Doch die Anziehungskraft der AfD speist sich nicht nur aus der Abgrenzung zum Islam, sondern auch aus Biografien wie der von Frauke Petry. 1989, kurz vor der Wende, zog Petry, damals noch ein Teenager, mit ihrer Mutter aus Brandenburg ins westfälische Bergkamen. Sie studierte in England und Göttingen Chemie, promovierte und gründete 2007 in Leipzig eine Firma, die im vergangenen Jahr Insolvenz anmeldete. Heute leitet Petry das Nachfolgeunternehmen. Sie ist verheiratet mit einem Pfarrer und hat vier Kinder. Petry schafft es, scheinbar Unvereinbares zusammenzuzwingen: protestantischen Wertekonservatismus und DDR-Nostalgie. "Wir brauchen Politiker, die den Mut haben, das Wort einer ›aktiven Bevölkerungspolitik‹ in den Mund zu nehmen", sagte sie zum Wahlkampfauftakt Ende Juli in Berlin. Sie empfahl ein neues gesellschaftliches Leitbild: die Drei-Kinder-Familie. Auf die "guten Seiten der Familienpolitik in der DDR" dürfe man sich ruhig besinnen. So etwas kommt gut an im Osten.
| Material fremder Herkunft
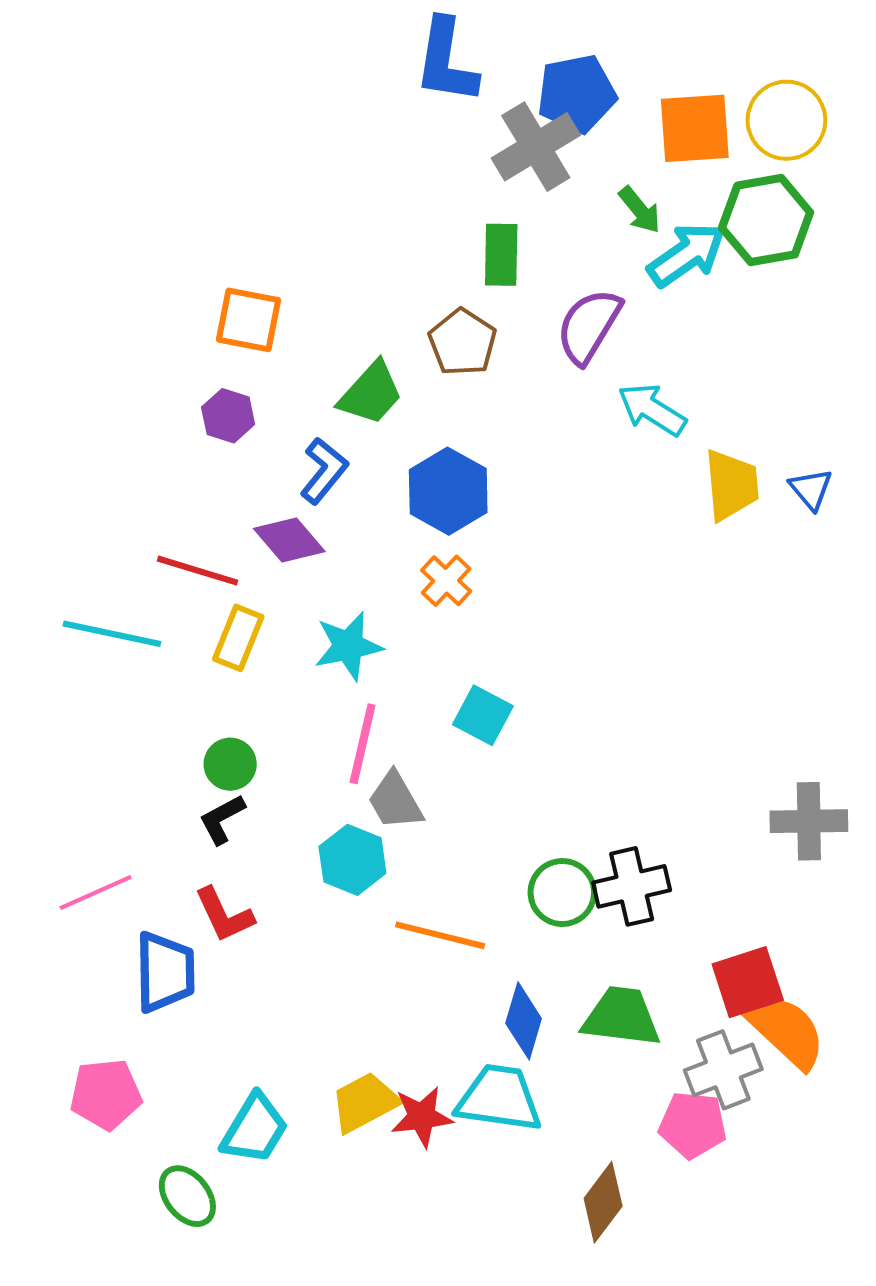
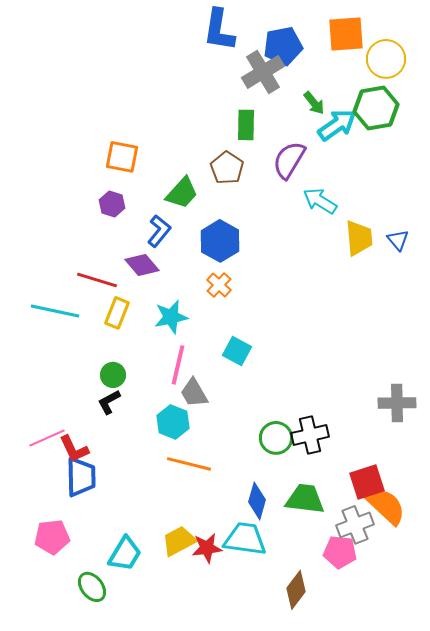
orange square: (695, 128) -> (346, 34), moved
red L-shape: (224, 915) -> (74, 449), moved
orange line: (440, 935) -> (189, 464), moved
In der sächsischen AfD haben – neben den üblichen Verschwörungstheoretikern und christlichen Fundamentalisten – auch Mitglieder des nivellierten Mittelstands eine politische Heimat gefunden: Ex-Richter, Polizisten, langjährige CDU-Stadträte, Freiberufler. Sie alle eint die Furcht vor dem sozialen Abstieg und die Wut auf Politiker, die weit weg von ihnen regieren, in Brüssel oder Berlin. Doch während sich diese Wut im Westen vor allem in der Euro-Krise niederschlug, kommt hier in Sachsen etwas spezifisch Ostdeutsches hinzu: der Rückgriff auf die Revolutionsrhetorik von 1989, mit der die AfD vor der Bevormundung und Verblendung durch "die da oben" warnt. Generalsekretär Wurlitzer verglich die AfD in einem Interview kürzlich mit der Bürgerrechtsbewegung in der DDR: "Ähnlich wie vor 25 Jahren ist es diesmal die AfD, die vor allem hier in Leipzig totgeschwiegen wird."

Der Partei gelingt in Ostdeutschland ein erstaunlicher Spagat: Sie erklärt sich zur Erbin der 89er Revolution und gleichzeitig zur Bewahrerin der "guten Seiten" der DDR. So spricht sie nicht nur ehemalige NPD-Wähler an, sondern auch Wähler der Linkspartei, der zweitstärksten Fraktion im Sächsischen Landtag. Als möglicher Koalitionspartner kommt dennoch am ehesten die CDU infrage. Die regiert in Sachsen seit 2009 mit der FDP. Ob die Liberalen es Ende August noch einmal in den Landtag schaffen, ist ungewiss. Rein rechnerisch könnte die AfD die FDP locker ersetzen. Umfragen sehen die Union derzeit bei 42 Prozent, mit der AfD könnte es zur Mehrheit im Parlament reichen. Ministerpräsident Stanislaw Tillich hält sich mit Kritik an der AfD bislang zurück, ein Bündnis schließt er – anders als mit NPD und Linken – nicht aus.

Der sächsischen AfD ist Tillichs Offenheit aber gar nicht so recht. "Wir hoffen, dass der Kelch an uns vorübergeht", sagt Generalsekretär Wurlitzer, "weil wir alle noch lernen müssen." Bekäme die AfD in Sachsen Avancen von der CDU, müsste Landeschefin Frauke Petry klar Position beziehen. Genau das hat sie bislang vermieden. Sie will die Linken nicht verschrecken und auf die Stimmen der Rechten nicht verzichten. Die AfD gibt sich staatstragend – Verantwortung tragen will sie nicht.